▸ **Directive**
Copy the stretch from the start of the records through the line containing "Полную стоимость необходимо д", changing every "seletiva" to "eliminatória" and leaving everything else unchanged.

▸ **Data supplied**
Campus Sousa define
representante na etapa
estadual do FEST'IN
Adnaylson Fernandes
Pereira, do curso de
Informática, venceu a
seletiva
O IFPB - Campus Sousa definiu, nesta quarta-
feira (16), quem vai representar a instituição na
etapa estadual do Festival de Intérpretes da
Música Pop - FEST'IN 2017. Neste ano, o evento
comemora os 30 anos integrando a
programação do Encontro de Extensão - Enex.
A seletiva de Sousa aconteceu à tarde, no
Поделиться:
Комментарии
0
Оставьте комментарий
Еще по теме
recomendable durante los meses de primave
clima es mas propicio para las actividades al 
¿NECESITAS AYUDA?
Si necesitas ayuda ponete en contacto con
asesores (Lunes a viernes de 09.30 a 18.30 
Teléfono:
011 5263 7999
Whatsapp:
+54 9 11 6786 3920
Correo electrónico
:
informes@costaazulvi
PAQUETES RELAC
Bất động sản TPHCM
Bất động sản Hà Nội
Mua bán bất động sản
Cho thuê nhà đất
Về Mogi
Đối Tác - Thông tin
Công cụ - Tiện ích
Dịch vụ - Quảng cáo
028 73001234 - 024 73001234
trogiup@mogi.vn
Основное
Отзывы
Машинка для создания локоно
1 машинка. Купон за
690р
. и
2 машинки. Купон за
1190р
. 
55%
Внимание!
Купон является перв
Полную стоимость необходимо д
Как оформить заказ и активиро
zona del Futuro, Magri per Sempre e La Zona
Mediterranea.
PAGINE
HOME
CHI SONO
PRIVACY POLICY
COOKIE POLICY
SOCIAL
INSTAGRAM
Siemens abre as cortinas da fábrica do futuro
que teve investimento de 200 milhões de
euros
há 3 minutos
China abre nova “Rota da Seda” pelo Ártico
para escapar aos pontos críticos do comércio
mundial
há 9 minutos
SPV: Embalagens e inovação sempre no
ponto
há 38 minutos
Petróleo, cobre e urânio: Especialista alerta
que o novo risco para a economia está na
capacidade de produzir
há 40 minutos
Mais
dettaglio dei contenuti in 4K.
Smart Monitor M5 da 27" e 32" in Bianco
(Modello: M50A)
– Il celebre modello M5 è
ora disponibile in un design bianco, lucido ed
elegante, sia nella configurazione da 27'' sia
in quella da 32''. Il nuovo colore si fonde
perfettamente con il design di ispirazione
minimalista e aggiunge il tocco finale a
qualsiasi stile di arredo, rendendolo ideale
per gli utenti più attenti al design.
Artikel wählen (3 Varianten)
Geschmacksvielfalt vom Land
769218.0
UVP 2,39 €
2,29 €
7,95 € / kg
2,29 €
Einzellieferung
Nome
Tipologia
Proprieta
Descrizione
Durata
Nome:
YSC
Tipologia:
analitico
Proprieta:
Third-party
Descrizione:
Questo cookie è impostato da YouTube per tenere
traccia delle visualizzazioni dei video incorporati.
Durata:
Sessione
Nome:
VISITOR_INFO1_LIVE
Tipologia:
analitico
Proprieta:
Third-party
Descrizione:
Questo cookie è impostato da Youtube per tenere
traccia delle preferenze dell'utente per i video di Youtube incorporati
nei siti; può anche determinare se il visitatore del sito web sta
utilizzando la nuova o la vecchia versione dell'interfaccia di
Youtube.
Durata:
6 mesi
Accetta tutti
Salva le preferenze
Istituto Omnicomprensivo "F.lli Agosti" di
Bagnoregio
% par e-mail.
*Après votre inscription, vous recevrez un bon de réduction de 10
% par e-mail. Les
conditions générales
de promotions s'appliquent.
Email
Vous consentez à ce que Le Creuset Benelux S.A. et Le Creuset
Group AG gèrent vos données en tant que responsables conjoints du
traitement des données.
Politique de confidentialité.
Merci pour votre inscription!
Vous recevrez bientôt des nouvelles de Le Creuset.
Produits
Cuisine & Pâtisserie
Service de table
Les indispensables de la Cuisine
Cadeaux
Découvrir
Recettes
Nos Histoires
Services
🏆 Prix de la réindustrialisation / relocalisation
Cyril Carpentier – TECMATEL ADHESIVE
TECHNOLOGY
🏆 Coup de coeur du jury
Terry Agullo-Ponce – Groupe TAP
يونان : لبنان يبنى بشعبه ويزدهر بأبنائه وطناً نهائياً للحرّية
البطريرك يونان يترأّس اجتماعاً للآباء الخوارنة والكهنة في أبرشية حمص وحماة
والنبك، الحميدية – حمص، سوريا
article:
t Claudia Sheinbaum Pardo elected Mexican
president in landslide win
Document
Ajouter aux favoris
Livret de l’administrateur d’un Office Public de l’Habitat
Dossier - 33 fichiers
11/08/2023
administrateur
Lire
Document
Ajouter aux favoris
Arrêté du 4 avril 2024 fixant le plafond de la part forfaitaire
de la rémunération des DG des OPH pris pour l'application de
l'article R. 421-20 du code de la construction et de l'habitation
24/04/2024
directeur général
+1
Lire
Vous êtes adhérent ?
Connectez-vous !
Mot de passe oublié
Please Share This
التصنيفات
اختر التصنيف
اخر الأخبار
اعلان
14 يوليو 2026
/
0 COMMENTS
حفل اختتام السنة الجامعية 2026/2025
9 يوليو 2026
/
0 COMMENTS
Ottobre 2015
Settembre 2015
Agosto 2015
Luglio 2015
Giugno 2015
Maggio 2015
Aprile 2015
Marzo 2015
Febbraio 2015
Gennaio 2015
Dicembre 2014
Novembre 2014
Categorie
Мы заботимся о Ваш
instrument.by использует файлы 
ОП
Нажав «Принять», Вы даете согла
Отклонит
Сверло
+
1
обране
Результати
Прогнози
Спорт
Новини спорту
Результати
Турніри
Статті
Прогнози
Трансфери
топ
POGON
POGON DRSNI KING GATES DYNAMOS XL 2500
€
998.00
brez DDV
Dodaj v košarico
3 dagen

▸ **Solution to the exercise**
Campus Sousa define
representante na etapa
estadual do FEST'IN
Adnaylson Fernandes
Pereira, do curso de
Informática, venceu a
eliminatória
O IFPB - Campus Sousa definiu, nesta quarta-
feira (16), quem vai representar a instituição na
etapa estadual do Festival de Intérpretes da
Música Pop - FEST'IN 2017. Neste ano, o evento
comemora os 30 anos integrando a
programação do Encontro de Extensão - Enex.
A eliminatória de Sousa aconteceu à tarde, no
Поделиться:
Комментарии
0
Оставьте комментарий
Еще по теме
recomendable durante los meses de primave
clima es mas propicio para las actividades al 
¿NECESITAS AYUDA?
Si necesitas ayuda ponete en contacto con
asesores (Lunes a viernes de 09.30 a 18.30 
Teléfono:
011 5263 7999
Whatsapp:
+54 9 11 6786 3920
Correo electrónico
:
informes@costaazulvi
PAQUETES RELAC
Bất động sản TPHCM
Bất động sản Hà Nội
Mua bán bất động sản
Cho thuê nhà đất
Về Mogi
Đối Tác - Thông tin
Công cụ - Tiện ích
Dịch vụ - Quảng cáo
028 73001234 - 024 73001234
trogiup@mogi.vn
Основное
Отзывы
Машинка для создания локоно
1 машинка. Купон за
690р
. и
2 машинки. Купон за
1190р
. 
55%
Внимание!
Купон является перв
Полную стоимость необходимо д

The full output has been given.